* **DOCUMENT EXCERPT**:
• • •

Ag+ + Br- <-----> AgBr Equilibrium problem chemistry help?

After mixing and before reaction:
Initial amount of Ag⁺ = (1 mol/L) × (0.500 L) = 0.5 mol
Initial amount of Br⁻ = (1 mol/L) × (0.500 L) = 0.5 mol

Ag⁺(aq) + Br⁻(aq) → AgBr(s)
1 mole of Ag⁺ ion reacts with 1 mole of Br⁻ ion to give 1 mole AgBr precipitate.
Now, 0.5 mole of Ag⁺ ion and 0.5 mole of Br⁻ ion are used.
Hence, amount of AgBr precipitate formed = 0.5 mol

Consider the solubility equilibrium of AgBr :
____________ AgBr(s) __ ⇌ __ Ag⁺(aq) __ + __ Br⁻(aq) ___ Ksp = 1.87 × 10⁻¹²
Initial: ____________________ 0 M __________ 0 M
Change: __________________ +y M _________ +y M
At eqm: ___________________ y M __________ y M

Ksp = [Ag⁺] [Br⁻]
1.87 × 10⁻¹² = y²
y = √(1.87 × 10⁻¹²)
y = 1.37 × 10⁻⁶

Hence, [Ag⁺] = [Cl⁻] = 1.37 × 10⁻⁶ M

• • •

* **SUPPLIED MATERIAL**:

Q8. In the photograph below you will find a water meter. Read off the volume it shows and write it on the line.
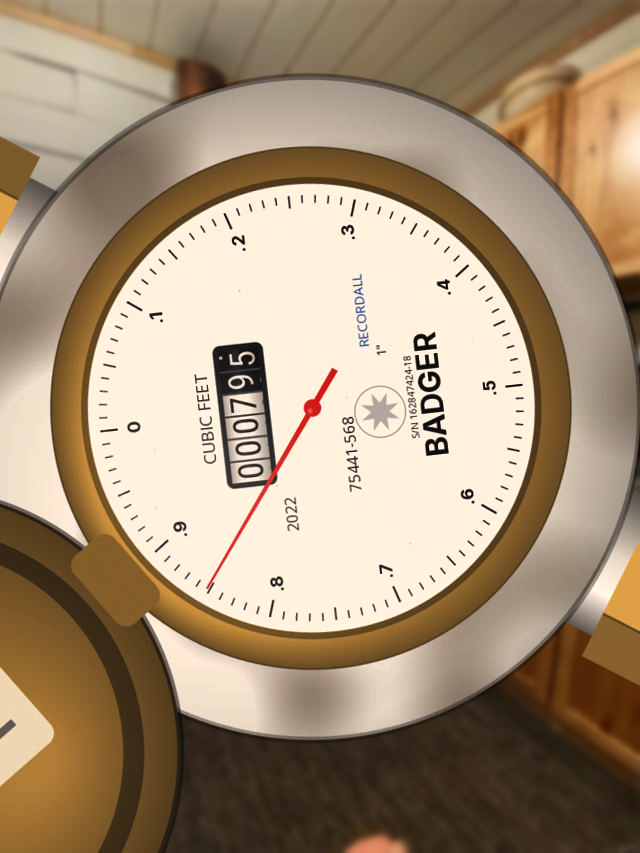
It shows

• • •

* **WHAT TO DO**:
In the AgBr equilibrium answer, why is the amount of precipitate given as "amount of AgBr precipitate formed = 0.5 mol"? Answer in one to three sentences. Nothing in the listing matters here.

* **RESPONSE**:
One mole of Ag⁺ reacts with one mole of Br⁻ to give one mole of AgBr. Since 0.5 mol of Ag⁺ and 0.5 mol of Br⁻ are used, 0.5 mol of AgBr forms.